People often think that you have to choose between buying a house or buying shares. What tips would you give to everyday New Zealanders who might not think investing in both property and shares is possible?
I have to say, I was one of those people for a long time. This attitude changed when I started investing and realised it could help me “get on the ladder” by having my savings work for me while I built up to a house deposit. Bumping up my KiwiSaver contributions to 8% and contributing to my investments on a regular basis helped with this.
When I bought my house, I chose not to use all my invested money. I wanted to keep my ‘pocket money’ investing going, sort of like an experiment, but also to see how it would grow with time and little effort.

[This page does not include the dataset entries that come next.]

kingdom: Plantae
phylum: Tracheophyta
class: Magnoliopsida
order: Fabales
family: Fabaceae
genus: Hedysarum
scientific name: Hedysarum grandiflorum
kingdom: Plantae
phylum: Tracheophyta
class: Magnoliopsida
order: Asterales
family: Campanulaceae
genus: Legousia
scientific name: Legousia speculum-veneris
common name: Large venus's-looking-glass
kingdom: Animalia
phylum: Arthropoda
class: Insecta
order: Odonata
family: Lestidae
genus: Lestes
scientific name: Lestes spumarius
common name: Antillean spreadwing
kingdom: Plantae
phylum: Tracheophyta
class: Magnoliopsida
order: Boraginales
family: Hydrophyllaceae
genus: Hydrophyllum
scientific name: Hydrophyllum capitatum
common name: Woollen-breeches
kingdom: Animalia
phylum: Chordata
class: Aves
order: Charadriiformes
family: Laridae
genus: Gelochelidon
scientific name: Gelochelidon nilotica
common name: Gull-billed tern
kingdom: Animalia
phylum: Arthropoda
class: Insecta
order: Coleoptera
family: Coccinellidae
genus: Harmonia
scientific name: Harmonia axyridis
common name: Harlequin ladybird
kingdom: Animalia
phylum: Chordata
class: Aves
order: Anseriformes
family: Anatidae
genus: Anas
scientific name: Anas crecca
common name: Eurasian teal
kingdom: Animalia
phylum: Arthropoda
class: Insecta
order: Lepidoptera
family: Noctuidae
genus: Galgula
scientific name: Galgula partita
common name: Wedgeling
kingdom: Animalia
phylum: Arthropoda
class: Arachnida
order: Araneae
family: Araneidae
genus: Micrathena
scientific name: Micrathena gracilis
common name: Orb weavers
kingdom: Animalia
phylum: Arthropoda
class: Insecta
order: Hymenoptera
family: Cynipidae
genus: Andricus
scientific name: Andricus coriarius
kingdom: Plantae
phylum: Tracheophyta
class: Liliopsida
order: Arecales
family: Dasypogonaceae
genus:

This also meant that if I did need money for something unforeseen, I still had a few eggs in my basket. One thing I’ve always learned is “you need a diverse Portfolio”. Investing in property and shares works in different ways. I didn’t want all my money invested in property, so I actively chose to keep my investments elsewhere to make sure I was keeping that diversification.
What is the best piece of advice you’ve given (or been given) about investing?
There’s never one, so here are my top three tips:
Start small, keep it regular, and don’t touch it—I can’t recall who told me this first, but it’s one that has stuck.
Flip your mindset—If you think investing is scary and impossible, that is how investing will be for you. If you keep telling yourself that you’re bad with money, you are more likely to talk yourself out of good money decisions.
Talk about it—The best way to learn something new is to remove the stigma and talk about it. Money isn’t something you need an expert to be able to understand. It’s refreshing how many people want to talk about it when you just ask, or start the conversation.